IBM's WatsonX AI platform has demonstrated significant market traction, with its order book expanding from $2 billion to $7.5 billion in a single year, positioning the company as a legitimate force in enterprise AI and driving revenue growth rates not consistently seen since 2011. Despite a 114% stock appreciation over three years, IBM shares trade at a discount to the S&P 500 average, with a forward P/E of 22.7x and P/FCF of 20.7x, indicating potential value amidst its AI-driven transformation.

Analysis

International Business Machines (IBM) is demonstrating significant traction in the enterprise AI market, evidenced by the explosive growth of its WatsonX platform's order book from $2 billion to $7.5 billion within a single year.
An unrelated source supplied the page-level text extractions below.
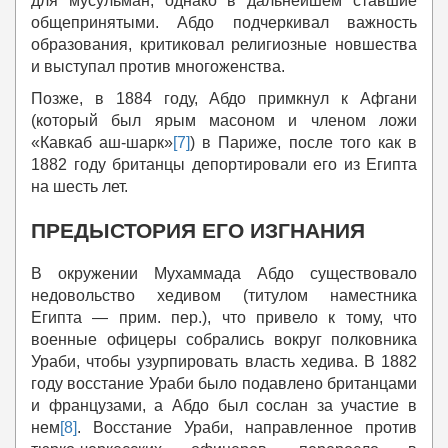
для мусульман, однако в дальнейшем ставшие
общепринятыми. Абдо подчеркивал важность
образования, критиковал религиозные новшества
и выступал против многоженства.
Позже, в 1884 году, Абдо примкнул к Афгани
(который был ярым масоном и членом ложи
«Кавкаб аш-шарк»
[7]
) в Париже, после того как в
1882 году британцы депортировали его из Египта
на шесть лет.
ПРЕДЫСТОРИЯ ЕГО ИЗГНАНИЯ
В окружении Мухаммада Абдо существовало
недовольство хедивом (титулом наместника
Египта — прим. пер.), что привело к тому, что
военные офицеры собрались вокруг полковника
Ураби, чтобы узурпировать власть хедива. В 1882
году восстание Ураби было подавлено британцами
и французами, а Абдо был сослан за участие в
нем
[8]
. Восстание Ураби, направленное против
This demand, which excludes other AI offerings like the Granite platform and AI-focused Red Hat services, is fueling revenue growth rates not consistently achieved by the company since 2011. The market has responded positively, with IBM's stock gaining 114% over the past three years and currently trading just 8% below its recent record highs. Despite this strong performance, the company's valuation remains at a discount to the broader market. IBM shares are trading at a forward P/E of 22.7x and a price-to-free-cash-flow of 20.7x, which compares favorably to the average S&P 500 company's multiples of 24x and 29.9x, respectively. This combination of accelerating AI-driven growth and a relatively modest valuation suggests a potential re-rating is underway for the legacy tech firm.